Sa mort est devenue le symbole des violences policières et du racisme aux Etats-Unis. Lundi, des milliers de personnes ont défilé devant le cercueil ouvert de George Floyd, mort sous le genou d'un policier blanc, dans une église de Houston au Texas. Ses obsèques, en petit comité, auront lieu ce mardi à 18 heures, heure française. Le visage du père de famille afro-américain était paisible dans le cercueil doré capitonné de bleu.
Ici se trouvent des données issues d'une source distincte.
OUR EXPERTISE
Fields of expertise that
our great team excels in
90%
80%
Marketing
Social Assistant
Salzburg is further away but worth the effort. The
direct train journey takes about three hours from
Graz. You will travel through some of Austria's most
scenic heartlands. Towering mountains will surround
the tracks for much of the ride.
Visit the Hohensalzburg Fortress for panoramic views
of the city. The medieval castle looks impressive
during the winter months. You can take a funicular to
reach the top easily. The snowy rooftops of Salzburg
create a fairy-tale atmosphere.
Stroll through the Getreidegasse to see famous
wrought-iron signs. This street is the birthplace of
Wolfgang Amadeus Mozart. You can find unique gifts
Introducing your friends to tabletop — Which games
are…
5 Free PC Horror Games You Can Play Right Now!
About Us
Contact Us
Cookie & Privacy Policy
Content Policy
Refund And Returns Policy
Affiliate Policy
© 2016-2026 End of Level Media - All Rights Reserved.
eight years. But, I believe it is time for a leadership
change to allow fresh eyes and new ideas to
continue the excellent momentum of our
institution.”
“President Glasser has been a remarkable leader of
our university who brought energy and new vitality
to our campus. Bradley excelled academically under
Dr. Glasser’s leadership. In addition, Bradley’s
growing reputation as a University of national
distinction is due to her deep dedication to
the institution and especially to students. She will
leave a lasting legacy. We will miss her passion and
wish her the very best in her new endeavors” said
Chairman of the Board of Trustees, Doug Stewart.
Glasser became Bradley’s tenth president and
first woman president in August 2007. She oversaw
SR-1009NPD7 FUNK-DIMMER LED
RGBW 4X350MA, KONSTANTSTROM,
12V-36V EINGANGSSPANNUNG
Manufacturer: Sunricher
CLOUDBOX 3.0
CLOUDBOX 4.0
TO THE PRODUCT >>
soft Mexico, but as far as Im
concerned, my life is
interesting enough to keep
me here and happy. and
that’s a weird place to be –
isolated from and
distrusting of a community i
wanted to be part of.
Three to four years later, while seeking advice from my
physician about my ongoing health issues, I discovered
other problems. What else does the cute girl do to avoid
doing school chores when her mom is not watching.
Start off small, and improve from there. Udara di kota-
Encore inconnu il y a deux semaines, il s'étale désormais sur les murs et les t-shirts, partout aux Etats-Unis mais aussi dans le monde.

Un symbole devant lequel défilent en silence des milliers de personnes. Certains sont venus de loin, comme Jason qui a roulé 5 heures pour venir rendre hommage à George Floyd. "Je n'ai pas seulement vu George dans ce cercueil, dit-il en larmes, j'ai vu mon fils, mes frères, moi-même, mes sœurs".

"Tu seras le dernier George"

"Tu seras le dernier George", a promis Rose, se recueillant face au cercueil. "Je ferai tout ce que je peux pour ça". Dans la file d'attente, certains comparent ce moment historique à la mort de Martin Luther King, assassiné en 1968. 

Cynthia, elle, n'a pas hésité à venir avec son fils de seulement 9 ans. "Il doit comprendre que c'est une question de vie ou de mort", dit-elle, tremblante. "Je lui explique déjà comment se comporter avec la police". "Je veux être libre, je ne veux pas être étouffé par un policier", souffle le petit garçon, en levant les yeux vers sa mère. Sur son t-shirt, un message : "Moi aussi, je suis l'Amérique".